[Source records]
# # # # # # #
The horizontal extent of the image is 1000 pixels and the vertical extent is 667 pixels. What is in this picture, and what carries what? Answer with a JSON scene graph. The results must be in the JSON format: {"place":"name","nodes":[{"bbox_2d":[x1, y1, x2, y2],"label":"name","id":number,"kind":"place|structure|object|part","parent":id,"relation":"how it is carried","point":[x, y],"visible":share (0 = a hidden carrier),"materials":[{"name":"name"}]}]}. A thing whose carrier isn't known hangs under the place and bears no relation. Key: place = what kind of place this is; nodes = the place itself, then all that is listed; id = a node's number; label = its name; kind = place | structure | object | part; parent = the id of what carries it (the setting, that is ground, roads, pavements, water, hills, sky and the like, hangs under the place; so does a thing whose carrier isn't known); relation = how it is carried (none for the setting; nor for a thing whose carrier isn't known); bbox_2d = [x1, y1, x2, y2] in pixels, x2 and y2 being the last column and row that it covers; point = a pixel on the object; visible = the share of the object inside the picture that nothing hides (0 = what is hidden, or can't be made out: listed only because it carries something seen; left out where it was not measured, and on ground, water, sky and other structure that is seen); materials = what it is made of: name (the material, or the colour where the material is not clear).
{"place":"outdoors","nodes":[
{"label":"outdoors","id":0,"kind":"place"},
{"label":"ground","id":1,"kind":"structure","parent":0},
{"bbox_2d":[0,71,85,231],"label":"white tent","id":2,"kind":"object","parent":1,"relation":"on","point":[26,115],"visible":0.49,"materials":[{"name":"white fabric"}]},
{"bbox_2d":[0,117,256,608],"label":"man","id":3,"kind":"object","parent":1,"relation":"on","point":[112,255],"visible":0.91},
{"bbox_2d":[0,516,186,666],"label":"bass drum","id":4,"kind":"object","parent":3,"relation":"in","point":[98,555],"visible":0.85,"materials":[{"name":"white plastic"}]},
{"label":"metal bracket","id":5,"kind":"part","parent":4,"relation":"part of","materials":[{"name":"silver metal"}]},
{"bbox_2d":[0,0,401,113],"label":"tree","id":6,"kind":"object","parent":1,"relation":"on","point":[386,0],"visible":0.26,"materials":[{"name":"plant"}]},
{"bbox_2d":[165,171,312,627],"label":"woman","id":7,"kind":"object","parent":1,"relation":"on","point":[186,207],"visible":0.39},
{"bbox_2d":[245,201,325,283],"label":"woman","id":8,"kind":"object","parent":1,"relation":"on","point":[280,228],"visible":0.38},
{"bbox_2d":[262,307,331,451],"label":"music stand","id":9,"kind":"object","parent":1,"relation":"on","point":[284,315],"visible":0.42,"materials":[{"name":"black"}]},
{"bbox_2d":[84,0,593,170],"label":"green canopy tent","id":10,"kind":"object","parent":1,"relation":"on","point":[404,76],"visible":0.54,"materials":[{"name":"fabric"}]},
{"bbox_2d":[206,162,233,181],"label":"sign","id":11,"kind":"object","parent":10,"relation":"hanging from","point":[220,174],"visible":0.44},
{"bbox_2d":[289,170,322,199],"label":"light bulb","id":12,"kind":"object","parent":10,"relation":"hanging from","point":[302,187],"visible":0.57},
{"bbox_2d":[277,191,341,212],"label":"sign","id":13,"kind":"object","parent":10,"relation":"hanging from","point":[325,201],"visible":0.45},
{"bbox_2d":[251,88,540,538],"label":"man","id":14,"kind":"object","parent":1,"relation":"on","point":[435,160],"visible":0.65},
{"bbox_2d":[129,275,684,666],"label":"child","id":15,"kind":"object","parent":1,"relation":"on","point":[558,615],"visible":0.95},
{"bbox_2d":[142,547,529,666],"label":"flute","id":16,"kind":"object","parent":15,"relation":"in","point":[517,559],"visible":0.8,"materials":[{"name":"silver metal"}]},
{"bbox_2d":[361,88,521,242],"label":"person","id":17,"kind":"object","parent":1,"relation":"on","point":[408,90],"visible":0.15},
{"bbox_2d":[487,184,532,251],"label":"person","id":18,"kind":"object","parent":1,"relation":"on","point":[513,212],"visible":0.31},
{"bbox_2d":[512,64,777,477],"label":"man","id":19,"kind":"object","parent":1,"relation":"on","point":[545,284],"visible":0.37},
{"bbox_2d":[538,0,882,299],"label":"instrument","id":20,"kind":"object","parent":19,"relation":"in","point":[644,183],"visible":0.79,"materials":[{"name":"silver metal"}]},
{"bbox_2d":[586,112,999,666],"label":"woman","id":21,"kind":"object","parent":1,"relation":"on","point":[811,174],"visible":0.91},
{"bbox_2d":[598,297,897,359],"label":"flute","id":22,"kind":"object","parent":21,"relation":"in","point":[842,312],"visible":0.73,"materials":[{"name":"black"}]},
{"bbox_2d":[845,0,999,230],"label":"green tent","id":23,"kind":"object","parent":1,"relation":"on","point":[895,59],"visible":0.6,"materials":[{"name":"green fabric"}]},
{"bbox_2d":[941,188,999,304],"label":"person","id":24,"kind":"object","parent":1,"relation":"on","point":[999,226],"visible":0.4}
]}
# # # # # # #
[PROBLEM REQUIREMENTS] Return each line of the data above verbatim.

[OUTPUT]
The horizontal extent of the image is 1000 pixels and the vertical extent is 667 pixels. What is in this picture, and what carries what? Answer with a JSON scene graph. The results must be in the JSON format: {"place":"name","nodes":[{"bbox_2d":[x1, y1, x2, y2],"label":"name","id":number,"kind":"place|structure|object|part","parent":id,"relation":"how it is carried","point":[x, y],"visible":share (0 = a hidden carrier),"materials":[{"name":"name"}]}]}. A thing whose carrier isn't known hangs under the place and bears no relation. Key: place = what kind of place this is; nodes = the place itself, then all that is listed; id = a node's number; label = its name; kind = place | structure | object | part; parent = the id of what carries it (the setting, that is ground, roads, pavements, water, hills, sky and the like, hangs under the place; so does a thing whose carrier isn't known); relation = how it is carried (none for the setting; nor for a thing whose carrier isn't known); bbox_2d = [x1, y1, x2, y2] in pixels, x2 and y2 being the last column and row that it covers; point = a pixel on the object; visible = the share of the object inside the picture that nothing hides (0 = what is hidden, or can't be made out: listed only because it carries something seen; left out where it was not measured, and on ground, water, sky and other structure that is seen); materials = what it is made of: name (the material, or the colour where the material is not clear).
{"place":"outdoors","nodes":[
{"label":"outdoors","id":0,"kind":"place"},
{"label":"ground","id":1,"kind":"structure","parent":0},
{"bbox_2d":[0,71,85,231],"label":"white tent","id":2,"kind":"object","parent":1,"relation":"on","point":[26,115],"visible":0.49,"materials":[{"name":"white fabric"}]},
{"bbox_2d":[0,117,256,608],"label":"man","id":3,"kind":"object","parent":1,"relation":"on","point":[112,255],"visible":0.91},
{"bbox_2d":[0,516,186,666],"label":"bass drum","id":4,"kind":"object","parent":3,"relation":"in","point":[98,555],"visible":0.85,"materials":[{"name":"white plastic"}]},
{"label":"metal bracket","id":5,"kind":"part","parent":4,"relation":"part of","materials":[{"name":"silver metal"}]},
{"bbox_2d":[0,0,401,113],"label":"tree","id":6,"kind":"object","parent":1,"relation":"on","point":[386,0],"visible":0.26,"materials":[{"name":"plant"}]},
{"bbox_2d":[165,171,312,627],"label":"woman","id":7,"kind":"object","parent":1,"relation":"on","point":[186,207],"visible":0.39},
{"bbox_2d":[245,201,325,283],"label":"woman","id":8,"kind":"object","parent":1,"relation":"on","point":[280,228],"visible":0.38},
{"bbox_2d":[262,307,331,451],"label":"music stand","id":9,"kind":"object","parent":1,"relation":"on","point":[284,315],"visible":0.42,"materials":[{"name":"black"}]},
{"bbox_2d":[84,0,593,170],"label":"green canopy tent","id":10,"kind":"object","parent":1,"relation":"on","point":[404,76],"visible":0.54,"materials":[{"name":"fabric"}]},
{"bbox_2d":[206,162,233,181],"label":"sign","id":11,"kind":"object","parent":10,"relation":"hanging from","point":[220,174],"visible":0.44},
{"bbox_2d":[289,170,322,199],"label":"light bulb","id":12,"kind":"object","parent":10,"relation":"hanging from","point":[302,187],"visible":0.57},
{"bbox_2d":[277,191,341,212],"label":"sign","id":13,"kind":"object","parent":10,"relation":"hanging from","point":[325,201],"visible":0.45},
{"bbox_2d":[251,88,540,538],"label":"man","id":14,"kind":"object","parent":1,"relation":"on","point":[435,160],"visible":0.65},
{"bbox_2d":[129,275,684,666],"label":"child","id":15,"kind":"object","parent":1,"relation":"on","point":[558,615],"visible":0.95},
{"bbox_2d":[142,547,529,666],"label":"flute","id":16,"kind":"object","parent":15,"relation":"in","point":[517,559],"visible":0.8,"materials":[{"name":"silver metal"}]},
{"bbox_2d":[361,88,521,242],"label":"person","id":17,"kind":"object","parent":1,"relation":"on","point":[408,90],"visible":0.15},
{"bbox_2d":[487,184,532,251],"label":"person","id":18,"kind":"object","parent":1,"relation":"on","point":[513,212],"visible":0.31},
{"bbox_2d":[512,64,777,477],"label":"man","id":19,"kind":"object","parent":1,"relation":"on","point":[545,284],"visible":0.37},
{"bbox_2d":[538,0,882,299],"label":"instrument","id":20,"kind":"object","parent":19,"relation":"in","point":[644,183],"visible":0.79,"materials":[{"name":"silver metal"}]},
{"bbox_2d":[586,112,999,666],"label":"woman","id":21,"kind":"object","parent":1,"relation":"on","point":[811,174],"visible":0.91},
{"bbox_2d":[598,297,897,359],"label":"flute","id":22,"kind":"object","parent":21,"relation":"in","point":[842,312],"visible":0.73,"materials":[{"name":"black"}]},
{"bbox_2d":[845,0,999,230],"label":"green tent","id":23,"kind":"object","parent":1,"relation":"on","point":[895,59],"visible":0.6,"materials":[{"name":"green fabric"}]},
{"bbox_2d":[941,188,999,304],"label":"person","id":24,"kind":"object","parent":1,"relation":"on","point":[999,226],"visible":0.4}
]}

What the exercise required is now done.